Your instructions: Rewrite the data from its first line up to and including the line with "свежесть, цветочные и фруктовые ноты зелёного", swapping "Jednotka" for "Unit" and leaving everything else unchanged.

[Entries shown Boundary: Start]

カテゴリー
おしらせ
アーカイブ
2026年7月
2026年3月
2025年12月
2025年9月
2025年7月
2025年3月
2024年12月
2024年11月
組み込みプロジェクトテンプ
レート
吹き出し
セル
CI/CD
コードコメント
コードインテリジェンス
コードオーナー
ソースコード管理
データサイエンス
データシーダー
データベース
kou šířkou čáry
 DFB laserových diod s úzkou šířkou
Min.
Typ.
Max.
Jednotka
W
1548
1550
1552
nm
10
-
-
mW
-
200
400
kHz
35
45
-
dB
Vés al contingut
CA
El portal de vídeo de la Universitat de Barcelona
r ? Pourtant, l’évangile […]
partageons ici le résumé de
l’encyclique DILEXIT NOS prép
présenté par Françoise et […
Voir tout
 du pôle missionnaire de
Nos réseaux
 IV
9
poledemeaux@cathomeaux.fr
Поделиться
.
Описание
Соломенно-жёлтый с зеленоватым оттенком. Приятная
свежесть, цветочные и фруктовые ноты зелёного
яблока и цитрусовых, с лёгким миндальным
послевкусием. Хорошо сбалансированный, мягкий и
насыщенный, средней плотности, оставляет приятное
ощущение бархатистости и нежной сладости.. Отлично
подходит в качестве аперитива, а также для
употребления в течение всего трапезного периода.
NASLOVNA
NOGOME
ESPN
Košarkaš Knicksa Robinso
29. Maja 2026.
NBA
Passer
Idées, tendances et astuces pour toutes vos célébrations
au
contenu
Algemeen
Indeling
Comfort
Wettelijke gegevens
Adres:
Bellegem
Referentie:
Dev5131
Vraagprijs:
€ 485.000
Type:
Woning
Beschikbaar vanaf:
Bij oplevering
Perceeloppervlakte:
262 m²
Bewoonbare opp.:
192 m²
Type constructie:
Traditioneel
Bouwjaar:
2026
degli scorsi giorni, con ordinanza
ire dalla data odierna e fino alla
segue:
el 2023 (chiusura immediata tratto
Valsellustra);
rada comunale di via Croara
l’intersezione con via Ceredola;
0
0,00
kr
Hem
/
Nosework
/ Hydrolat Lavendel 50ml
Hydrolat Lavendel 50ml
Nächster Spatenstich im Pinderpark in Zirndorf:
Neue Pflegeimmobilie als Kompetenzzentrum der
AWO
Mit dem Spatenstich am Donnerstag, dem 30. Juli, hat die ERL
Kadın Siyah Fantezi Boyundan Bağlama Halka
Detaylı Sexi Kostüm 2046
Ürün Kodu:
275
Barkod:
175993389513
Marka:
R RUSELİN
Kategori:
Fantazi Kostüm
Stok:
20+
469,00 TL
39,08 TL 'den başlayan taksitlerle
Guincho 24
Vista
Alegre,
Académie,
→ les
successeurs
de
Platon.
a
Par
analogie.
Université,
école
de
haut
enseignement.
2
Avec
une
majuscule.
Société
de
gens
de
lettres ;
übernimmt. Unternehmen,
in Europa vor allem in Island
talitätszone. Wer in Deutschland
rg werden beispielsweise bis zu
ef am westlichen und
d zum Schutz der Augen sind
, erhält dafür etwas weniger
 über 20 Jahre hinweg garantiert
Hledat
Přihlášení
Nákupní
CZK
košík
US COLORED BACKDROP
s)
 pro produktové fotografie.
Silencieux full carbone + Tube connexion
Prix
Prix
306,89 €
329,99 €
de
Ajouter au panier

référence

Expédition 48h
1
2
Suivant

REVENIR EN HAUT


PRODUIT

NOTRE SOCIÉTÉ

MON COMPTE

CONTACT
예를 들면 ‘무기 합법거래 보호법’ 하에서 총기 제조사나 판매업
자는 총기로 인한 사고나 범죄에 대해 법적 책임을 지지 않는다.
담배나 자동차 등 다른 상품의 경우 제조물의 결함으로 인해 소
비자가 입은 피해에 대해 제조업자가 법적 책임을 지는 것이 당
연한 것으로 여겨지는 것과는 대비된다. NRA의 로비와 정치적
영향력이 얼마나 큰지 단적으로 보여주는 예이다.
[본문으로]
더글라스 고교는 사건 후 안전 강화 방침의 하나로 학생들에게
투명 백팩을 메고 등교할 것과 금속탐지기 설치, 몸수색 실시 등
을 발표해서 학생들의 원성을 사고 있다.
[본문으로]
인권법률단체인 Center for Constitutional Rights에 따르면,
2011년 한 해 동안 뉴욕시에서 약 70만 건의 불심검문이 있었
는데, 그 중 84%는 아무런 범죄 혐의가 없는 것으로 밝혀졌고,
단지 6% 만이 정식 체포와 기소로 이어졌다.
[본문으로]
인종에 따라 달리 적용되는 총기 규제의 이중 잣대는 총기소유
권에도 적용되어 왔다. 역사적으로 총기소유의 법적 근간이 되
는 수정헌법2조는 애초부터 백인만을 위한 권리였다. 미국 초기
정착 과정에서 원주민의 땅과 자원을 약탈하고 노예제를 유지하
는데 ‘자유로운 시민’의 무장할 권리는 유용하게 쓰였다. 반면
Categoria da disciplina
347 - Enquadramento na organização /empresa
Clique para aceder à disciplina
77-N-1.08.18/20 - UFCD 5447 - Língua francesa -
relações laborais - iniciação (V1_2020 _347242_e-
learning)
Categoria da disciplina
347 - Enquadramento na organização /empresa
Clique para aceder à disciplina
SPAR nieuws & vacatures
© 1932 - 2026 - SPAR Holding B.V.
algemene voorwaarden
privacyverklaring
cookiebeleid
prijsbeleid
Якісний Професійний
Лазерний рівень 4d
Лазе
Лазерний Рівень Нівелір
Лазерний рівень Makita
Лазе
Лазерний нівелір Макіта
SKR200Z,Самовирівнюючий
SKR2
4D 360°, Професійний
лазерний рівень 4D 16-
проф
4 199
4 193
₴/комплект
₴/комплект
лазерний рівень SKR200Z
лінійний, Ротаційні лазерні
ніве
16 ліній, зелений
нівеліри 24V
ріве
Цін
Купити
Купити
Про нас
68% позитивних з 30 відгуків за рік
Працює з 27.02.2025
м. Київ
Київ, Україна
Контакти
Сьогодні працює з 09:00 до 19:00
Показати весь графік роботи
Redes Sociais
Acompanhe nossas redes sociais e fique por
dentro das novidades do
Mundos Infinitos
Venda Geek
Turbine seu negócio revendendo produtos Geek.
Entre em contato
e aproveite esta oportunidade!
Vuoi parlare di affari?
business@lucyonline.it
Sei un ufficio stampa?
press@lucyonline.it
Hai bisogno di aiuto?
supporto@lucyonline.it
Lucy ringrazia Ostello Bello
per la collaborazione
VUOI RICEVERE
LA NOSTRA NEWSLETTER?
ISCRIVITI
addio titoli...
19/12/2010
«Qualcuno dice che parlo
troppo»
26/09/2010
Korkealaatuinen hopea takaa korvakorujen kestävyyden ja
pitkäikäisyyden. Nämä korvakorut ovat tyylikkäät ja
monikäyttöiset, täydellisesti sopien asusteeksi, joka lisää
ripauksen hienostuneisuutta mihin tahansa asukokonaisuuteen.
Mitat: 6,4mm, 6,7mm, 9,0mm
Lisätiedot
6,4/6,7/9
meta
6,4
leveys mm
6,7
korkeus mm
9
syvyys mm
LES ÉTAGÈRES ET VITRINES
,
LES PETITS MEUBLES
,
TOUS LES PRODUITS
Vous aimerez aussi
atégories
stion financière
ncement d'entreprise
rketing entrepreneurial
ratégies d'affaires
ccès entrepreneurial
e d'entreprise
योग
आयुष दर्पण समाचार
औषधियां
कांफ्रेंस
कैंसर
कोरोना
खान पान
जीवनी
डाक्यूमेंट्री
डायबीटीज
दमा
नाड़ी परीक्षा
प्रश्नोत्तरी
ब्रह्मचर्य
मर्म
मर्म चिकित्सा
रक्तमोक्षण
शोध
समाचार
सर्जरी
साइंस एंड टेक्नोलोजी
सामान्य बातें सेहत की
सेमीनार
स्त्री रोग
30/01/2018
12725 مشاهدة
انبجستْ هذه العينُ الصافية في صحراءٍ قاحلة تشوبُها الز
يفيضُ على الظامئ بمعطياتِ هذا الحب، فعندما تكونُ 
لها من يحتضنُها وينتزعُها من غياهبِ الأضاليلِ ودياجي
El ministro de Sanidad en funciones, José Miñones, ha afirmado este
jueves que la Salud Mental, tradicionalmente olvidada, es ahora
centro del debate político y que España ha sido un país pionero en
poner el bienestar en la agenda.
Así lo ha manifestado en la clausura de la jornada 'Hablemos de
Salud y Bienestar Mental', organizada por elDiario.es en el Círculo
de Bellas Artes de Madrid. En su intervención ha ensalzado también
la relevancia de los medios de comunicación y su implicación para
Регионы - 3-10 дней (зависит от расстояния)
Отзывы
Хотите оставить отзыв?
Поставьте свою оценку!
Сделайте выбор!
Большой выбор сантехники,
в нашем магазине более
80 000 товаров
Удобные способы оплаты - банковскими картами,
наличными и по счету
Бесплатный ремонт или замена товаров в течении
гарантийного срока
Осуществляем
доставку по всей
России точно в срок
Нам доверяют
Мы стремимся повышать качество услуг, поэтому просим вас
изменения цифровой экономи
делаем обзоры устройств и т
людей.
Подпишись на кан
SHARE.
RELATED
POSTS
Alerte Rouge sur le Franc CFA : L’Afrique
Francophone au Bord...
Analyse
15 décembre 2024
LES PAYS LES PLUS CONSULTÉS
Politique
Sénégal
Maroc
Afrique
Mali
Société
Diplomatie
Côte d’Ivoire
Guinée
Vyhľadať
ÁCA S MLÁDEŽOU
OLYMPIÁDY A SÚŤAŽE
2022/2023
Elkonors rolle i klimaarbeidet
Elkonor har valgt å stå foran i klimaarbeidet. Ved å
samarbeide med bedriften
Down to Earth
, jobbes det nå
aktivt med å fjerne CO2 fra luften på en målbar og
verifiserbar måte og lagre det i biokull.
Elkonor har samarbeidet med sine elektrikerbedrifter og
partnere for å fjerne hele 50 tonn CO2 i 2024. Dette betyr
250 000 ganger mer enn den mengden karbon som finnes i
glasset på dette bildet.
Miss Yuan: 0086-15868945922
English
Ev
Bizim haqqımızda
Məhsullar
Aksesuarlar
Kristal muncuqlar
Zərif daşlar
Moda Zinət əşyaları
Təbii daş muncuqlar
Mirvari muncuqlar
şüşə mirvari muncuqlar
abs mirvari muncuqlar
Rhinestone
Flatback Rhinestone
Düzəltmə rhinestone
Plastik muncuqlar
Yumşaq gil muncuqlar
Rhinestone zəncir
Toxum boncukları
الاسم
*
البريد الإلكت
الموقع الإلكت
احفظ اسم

[Entries shown Boundary: End]

Exercise response:
カテゴリー
おしらせ
アーカイブ
2026年7月
2026年3月
2025年12月
2025年9月
2025年7月
2025年3月
2024年12月
2024年11月
組み込みプロジェクトテンプ
レート
吹き出し
セル
CI/CD
コードコメント
コードインテリジェンス
コードオーナー
ソースコード管理
データサイエンス
データシーダー
データベース
kou šířkou čáry
 DFB laserových diod s úzkou šířkou
Min.
Typ.
Max.
Unit
W
1548
1550
1552
nm
10
-
-
mW
-
200
400
kHz
35
45
-
dB
Vés al contingut
CA
El portal de vídeo de la Universitat de Barcelona
r ? Pourtant, l’évangile […]
partageons ici le résumé de
l’encyclique DILEXIT NOS prép
présenté par Françoise et […
Voir tout
 du pôle missionnaire de
Nos réseaux
 IV
9
poledemeaux@cathomeaux.fr
Поделиться
.
Описание
Соломенно-жёлтый с зеленоватым оттенком. Приятная
свежесть, цветочные и фруктовые ноты зелёного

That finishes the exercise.